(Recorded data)

· · · ·

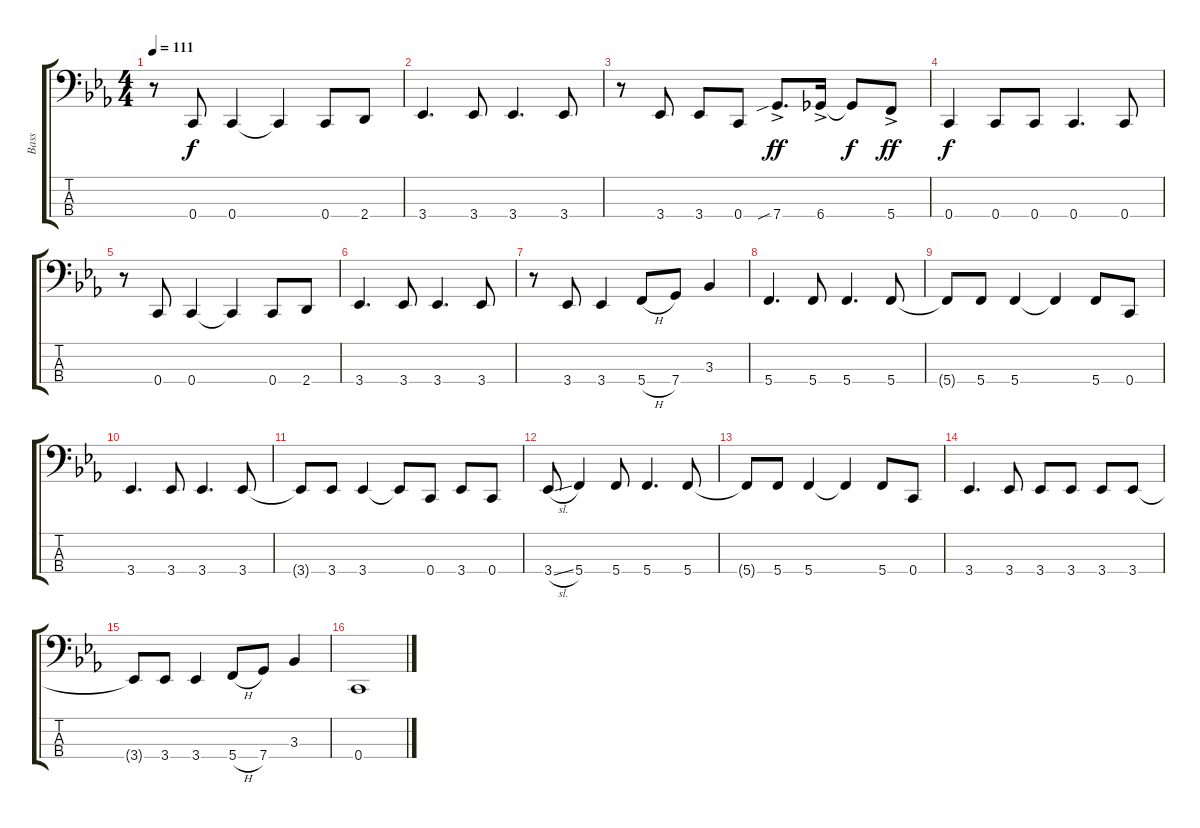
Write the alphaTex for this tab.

\track ("Bass" "Bass") {instrument electricbassfinger}
\staff {score tabs}
\tuning (G2 C2 G1 C1) {hide}
\ts (4 4)
\tempo 111
\clef f4
\ks eb
r.8{dy f} 0.4.8 0.4.4 0.4{t}.4 0.4.8 2.4.8 |
3.4.4{d} 3.4.8 3.4.4{d} 3.4.8 |
r.8 3.4.8 3.4.8 0.4.8 7.4{sib ac}.8{d dy ff} 6.4{ac}.16 6.4{t}.8{dy f} 5.4{ac}.8{dy ff} |
0.4.4{dy f} 0.4.8 0.4.8 0.4.4{d} 0.4.8 |
r.8 0.4.8 0.4.4 0.4{t}.4 0.4.8 2.4.8 |
3.4.4{d} 3.4.8 3.4.4{d} 3.4.8 |
r.8 3.4.8 3.4.4 5.4{h}.8 7.4.8 3.3.4 |
5.4.4{d} 5.4.8 5.4.4{d} 5.4.8 |
5.4{t}.8 5.4.8 5.4.4 5.4{t}.4 5.4.8 0.4.8 |
3.4.4{d} 3.4.8 3.4.4{d} 3.4.8 |
3.4{t}.8 3.4.8 3.4.4 3.4{t}.8 0.4.8 3.4.8 0.4.8 |
3.4{sl}.8 5.4.4 5.4.8 5.4.4{d} 5.4.8 |
5.4{t}.8 5.4.8 5.4.4 5.4{t}.4 5.4.8 0.4.8 |
3.4.4{d} 3.4.8 3.4.8 3.4.8 3.4.8 3.4.8 |
3.4{t}.8 3.4.8 3.4.4 5.4{h}.8 7.4.8 3.3.4 |
0.4.1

· · · ·

### What is being asked:
Please swap "111" for "96" throughout the items and give them again with nothing else changed, leaving the pictures out.

### Problem solution:
Write the alphaTex for this tab.

\track ("Bass" "Bass") {instrument electricbassfinger}
\staff {score tabs}
\tuning (G2 C2 G1 C1) {hide}
\ts (4 4)
\tempo 96
\clef f4
\ks eb
r.8{dy f} 0.4.8 0.4.4 0.4{t}.4 0.4.8 2.4.8 |
3.4.4{d} 3.4.8 3.4.4{d} 3.4.8 |
r.8 3.4.8 3.4.8 0.4.8 7.4{sib ac}.8{d dy ff} 6.4{ac}.16 6.4{t}.8{dy f} 5.4{ac}.8{dy ff} |
0.4.4{dy f} 0.4.8 0.4.8 0.4.4{d} 0.4.8 |
r.8 0.4.8 0.4.4 0.4{t}.4 0.4.8 2.4.8 |
3.4.4{d} 3.4.8 3.4.4{d} 3.4.8 |
r.8 3.4.8 3.4.4 5.4{h}.8 7.4.8 3.3.4 |
5.4.4{d} 5.4.8 5.4.4{d} 5.4.8 |
5.4{t}.8 5.4.8 5.4.4 5.4{t}.4 5.4.8 0.4.8 |
3.4.4{d} 3.4.8 3.4.4{d} 3.4.8 |
3.4{t}.8 3.4.8 3.4.4 3.4{t}.8 0.4.8 3.4.8 0.4.8 |
3.4{sl}.8 5.4.4 5.4.8 5.4.4{d} 5.4.8 |
5.4{t}.8 5.4.8 5.4.4 5.4{t}.4 5.4.8 0.4.8 |
3.4.4{d} 3.4.8 3.4.8 3.4.8 3.4.8 3.4.8 |
3.4{t}.8 3.4.8 3.4.4 5.4{h}.8 7.4.8 3.3.4 |
0.4.1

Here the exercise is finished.